• _Text under study_
By 2006, another succession and shift took place. At this moment, the family business was in judicial liquidation with 70 employees and was only saved months later due to a philanthropic donation, which allowed the company to rehire 40 employees. This is the moment when Aymeric Broussaud, grandson of the founder, decided to take over the company. His father had discouraged him and had advised his son to “take on a McDonald’s franchise instead of his succession”. But Aymeric and his wife decided to take on the challenge, focusing on importation and negotiation. According to Aymeric, “I didn’t see it coming, the return of ‘Made in France’. I had moved on.” He decided to conserve the manufacturing material rather than sell it because it had lost so much value.

Then Made in France started to make a comeback. Through partnerships with Patrice Cassard, manufacturer of La Fraise tee-shirts and Archiduchesse socks as well as Slip Français (French Underwear) making fashionable, athletic or even luxury clothing items, Broussaud started to develop again. These partnerships along with the development of e-commerce and the wave of Made in France, allowed him to have 150 small but loyal clients, 95% of whom are French. They even innovated manufacturing by robotizing/automatizing their factory, thanks to further investment from the brand Textis. Today, the family business is back to 68 employees, nearly its pre-liquidation numbers. We can see through this case that certain common challenges for family businesses were addressed by Aymeric Broussaud:

Adapting family businesses to new technologies.

Since family businesses gamble with their own capital, their risk tolerance is usually lower than other types of businesses. The decision to move forward even after the difficulties faced before and during the liquidation was a risk, even according to family members but it paid off.

A very delicate moment in the life of business is succession. In this case, we see succession complicated by the judicial liquidation. Still, Aymeric Broussaud took on his grandfather’s business, keeping Broussaud Textiles in the family.

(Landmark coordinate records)
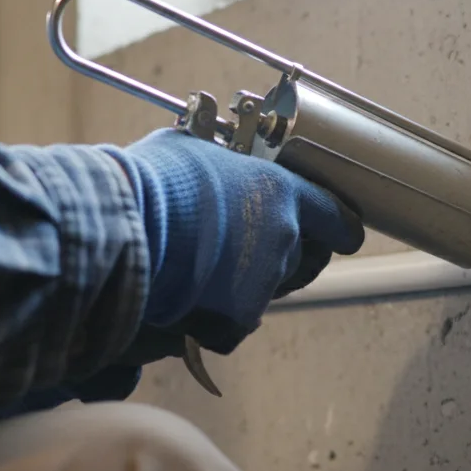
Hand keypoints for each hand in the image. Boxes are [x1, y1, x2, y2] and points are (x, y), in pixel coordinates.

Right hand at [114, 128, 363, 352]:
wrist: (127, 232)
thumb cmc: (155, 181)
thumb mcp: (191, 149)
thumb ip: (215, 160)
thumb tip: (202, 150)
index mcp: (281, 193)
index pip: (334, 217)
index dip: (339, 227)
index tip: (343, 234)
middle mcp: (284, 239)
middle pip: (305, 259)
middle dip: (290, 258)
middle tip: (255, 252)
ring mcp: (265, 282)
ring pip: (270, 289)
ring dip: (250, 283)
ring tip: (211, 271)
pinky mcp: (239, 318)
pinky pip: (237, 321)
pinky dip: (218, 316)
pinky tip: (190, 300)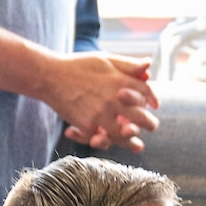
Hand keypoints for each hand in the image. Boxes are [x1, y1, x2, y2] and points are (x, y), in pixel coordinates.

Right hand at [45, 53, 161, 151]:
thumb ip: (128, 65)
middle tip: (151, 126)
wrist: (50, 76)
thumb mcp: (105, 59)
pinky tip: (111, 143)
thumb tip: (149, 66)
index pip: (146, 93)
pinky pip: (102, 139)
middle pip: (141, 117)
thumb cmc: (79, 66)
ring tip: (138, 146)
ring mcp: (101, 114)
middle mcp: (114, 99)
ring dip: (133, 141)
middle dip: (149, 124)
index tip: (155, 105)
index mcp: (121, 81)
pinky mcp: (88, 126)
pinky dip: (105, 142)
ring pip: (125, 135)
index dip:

• _What you will do_
A – Transcribe the passage on Broussaud Textiles from "Adapting family businesses" up to and including "it paid off.".
B – Answer these questions using the passage on Broussaud Textiles.
(i) How many employees was the company able to rehire after the philanthropic donation?
(ii) What percentage of its 150 clients are French?
(iii) Further investment from which brand enabled the factory to be robotized?
Rely solely on the passage about Broussaud Textiles for what comes next.

• _Solutions by task_
A –
Adapting family businesses to new technologies.

Since family businesses gamble with their own capital, their risk tolerance is usually lower than other types of businesses. The decision to move forward even after the difficulties faced before and during the liquidation was a risk, even according to family members but it paid off.

B –
(i) 40 employees.
(ii) 95%.
(iii) Textis.